Glasses and amorphous solids in general, are widely used in various fields of life and material science. Amorphous drugs, for instance, usually possess a higher bioavailability than their crystalline polymorphs. Thus, when stored below the glass transition temperature (Tg), a crystallisation would be economically harmful, but occurs occasionally. Otherwise the selective and exclusive crystallisation of specific polymorphs with special properties is difficult to handle due to the effect of metastability. Directing the nucleation process, and with it, further crystallisation below Tg is the key issue to tackle such problems. Furthermore we are interested in understanding how molecular additives influence the crystallisation process of semicrystalline polymers.
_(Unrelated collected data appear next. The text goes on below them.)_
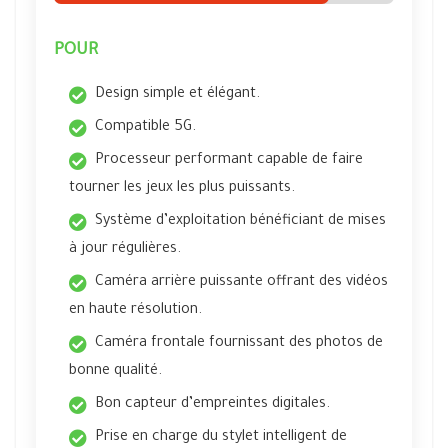
POUR
Design simple et élégant.
Compatible 5G.
Processeur performant capable de faire
tourner les jeux les plus puissants.
Système d’exploitation bénéficiant de mises
à jour régulières.
Caméra arrière puissante offrant des vidéos
en haute résolution.
Caméra frontale fournissant des photos de
bonne qualité.
Bon capteur d’empreintes digitales.
Prise en charge du stylet intelligent de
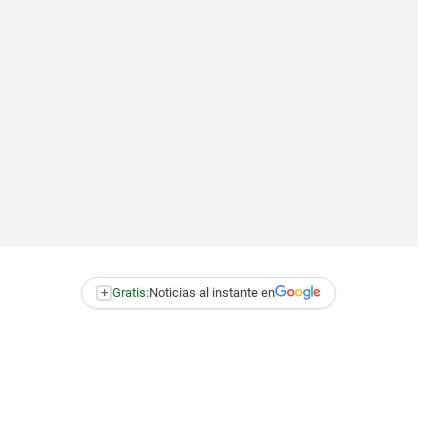
+
Gratis:
Noticias al instante en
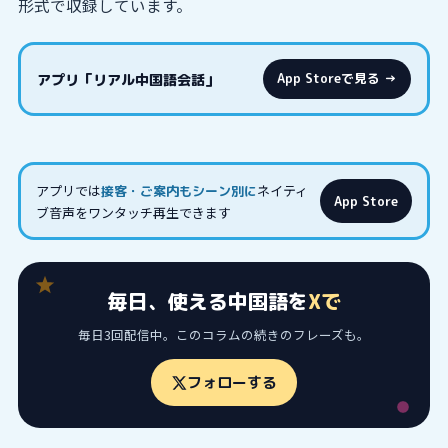
形式で収録しています。
アプリ「リアル中国語会話」
App Storeで見る →
アプリでは
ネイティ
接客・ご案内もシーン別に
App Store
ブ音声をワンタッチ再生できます
毎日、使える中国語を
Xで
毎日3回配信中。このコラムの続きのフレーズも。
フォローする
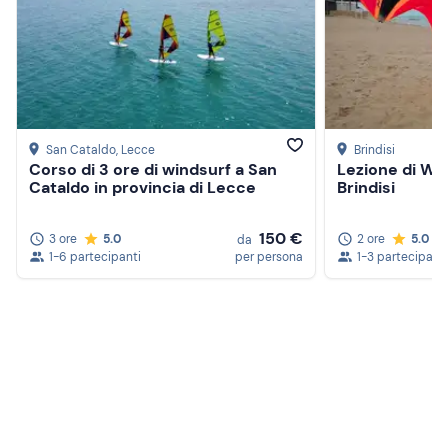
San Cataldo
, Lecce
Brindisi
Corso di 3 ore di windsurf a San
Lezione di Win
Cataldo in provincia di Lecce
Brindisi
150 €
3 ore
5.0
2 ore
5.0
da
1-6 partecipanti
per persona
1-3 partecipanti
Using special kinds of additives, the optical or mechanical properties of the polymer can be enhanced dramatically. The aggregation mechanisms of polymers on the crystalline surface of the additive are still unknown. Nevertheless, they are essential for developing polymers with specific properties. By using selected model compounds we study all these phenomena, namely diffusionless crystal growth in glasses, polymorphism of molecular crystals and interactions of polymers with self-assembled crystalline nucleation agents. For all these systems the crucial part of unravelling the structural properties and dynamical processes of subcritical nuclei is addressed with the powerful approach of combining the synthesis of isotopically enriched materials with classical chemical analytics like X-ray powder diffraction or DSC/DTA as well as ambitious multi-dimensional solid-state NMR techniques. This approach is supported by quantum chemical calculations extracting, for example, anisotropic chemical shift properties needed for simulations of one- and more-dimensional NMR spectra.
Right: Static 13C spin-diffusion spectra of two crystalline compounds with different correlations of the CSA-tensor.
Middle: Numerous red, orange and yellow polymorphs of the organic compound named ROY (molecule on top).
Bottom: X-ray powder pattern of a highly ordered nucleation agent for semicrystalline polymers.